Document segment:
○ ○ ○ ○ ○ ○ ○
[PATCH v3] misc: sgi-gru: fix use-after-free error in gru_set_context_option, gru_fault and gru_handle_user_call_os

Zheng Wang posted 1 patch 3 years, 5 months ago
There is a newer version of this series
drivers/misc/sgi-gru/grufault.c  | 14 ++++++++++++--
drivers/misc/sgi-gru/grumain.c   | 18 ++++++++++++++----
drivers/misc/sgi-gru/grutables.h |  2 +-
3 files changed, 27 insertions(+), 7 deletions(-)
[PATCH v3] misc: sgi-gru: fix use-after-free error in gru_set_context_option, gru_fault and gru_handle_user_call_os
Posted by Zheng Wang 3 years, 5 months ago
Gts may be freed in gru_check_chiplet_assignment.
The caller still use it after that, UAF happens.

Fix it by introducing a return value to see if it's in error path or not.
Free the gts in caller if gru_check_chiplet_assignment check failed.

Fixes: 55484c45dbec ("gru: allow users to specify gru chiplet 2")
○ ○ ○ ○ ○ ○ ○
Explore the material:
1. Answer these questions using the patch summary:
(a) How many files does the patch change, and how many insertions and deletions does it make?
(b) In which function may gts be freed?
(c) Which commit does the Fixes line name?
2. Reproduce word for word the part of the patch summary that begins at the words "The caller still" and stops after "gru_check_chiplet_assignment check failed.".

Extracted material:
○ ○ ○ ○ ○ ○ ○
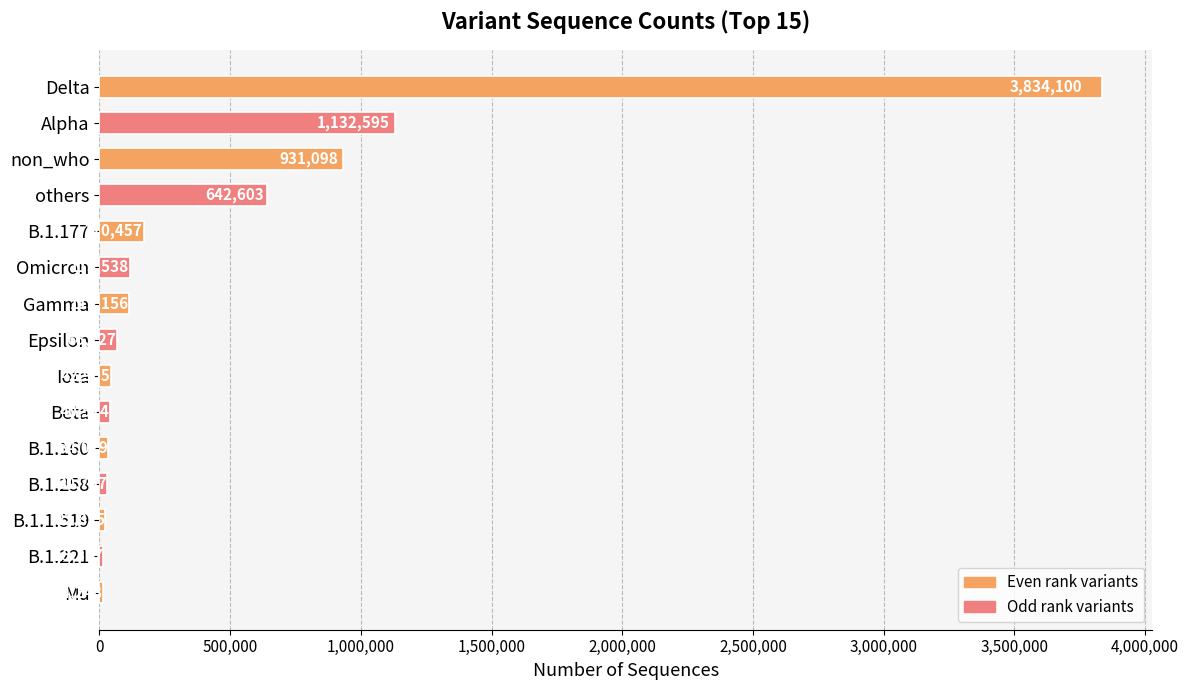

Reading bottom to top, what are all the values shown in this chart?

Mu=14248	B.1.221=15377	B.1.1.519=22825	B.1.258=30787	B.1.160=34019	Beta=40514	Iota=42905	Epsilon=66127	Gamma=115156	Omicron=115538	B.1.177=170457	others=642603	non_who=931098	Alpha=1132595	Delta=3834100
○ ○ ○ ○ ○ ○ ○
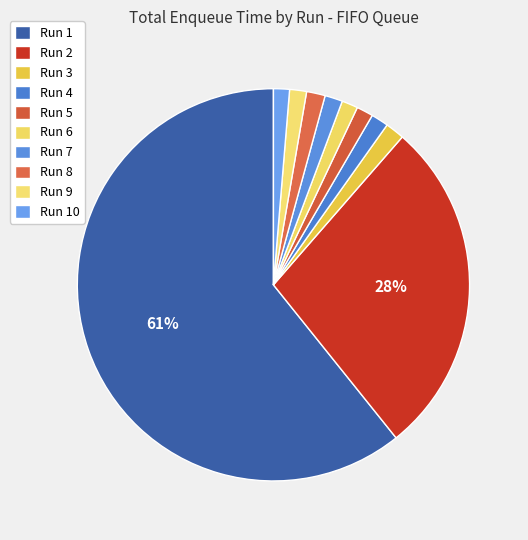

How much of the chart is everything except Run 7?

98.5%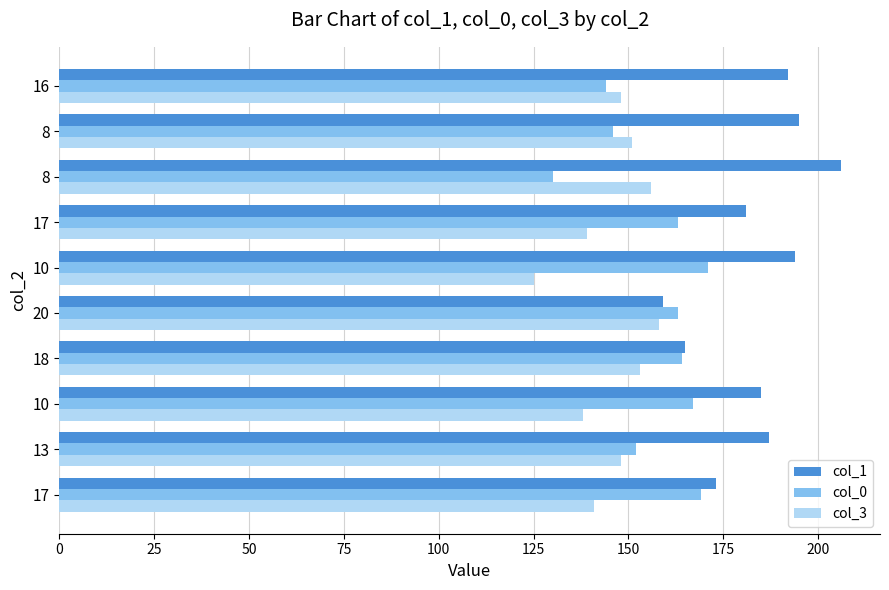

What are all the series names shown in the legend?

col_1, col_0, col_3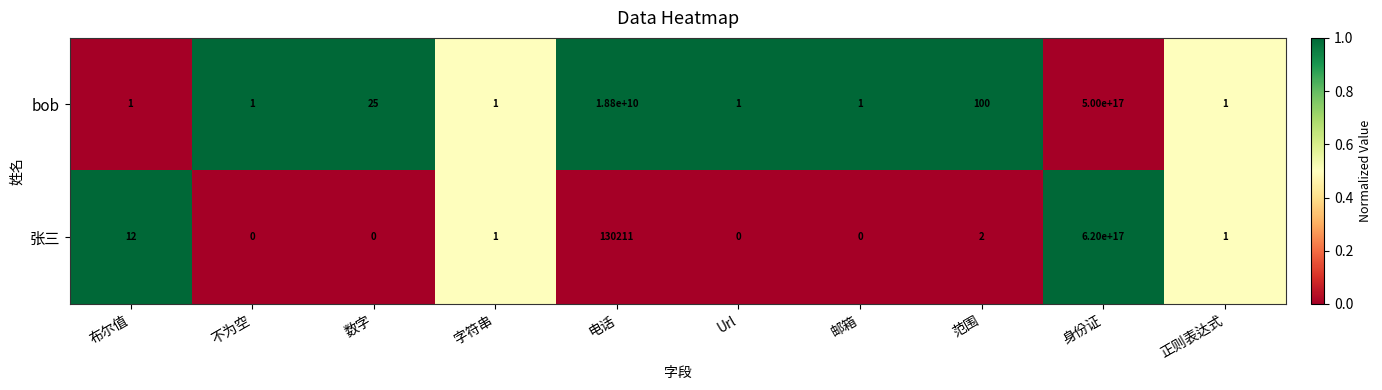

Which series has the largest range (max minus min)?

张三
○ ○ ○ ○ ○ ○ ○
Responses by item number:
1.
(a) 3 files, with 27 insertions and 7 deletions.
(b) gru_check_chiplet_assignment.
(c) 55484c45dbec ("gru: allow users to specify gru chiplet 2").

2.
The caller still use it after that, UAF happens.

Fix it by introducing a return value to see if it's in error path or not.
Free the gts in caller if gru_check_chiplet_assignment check failed.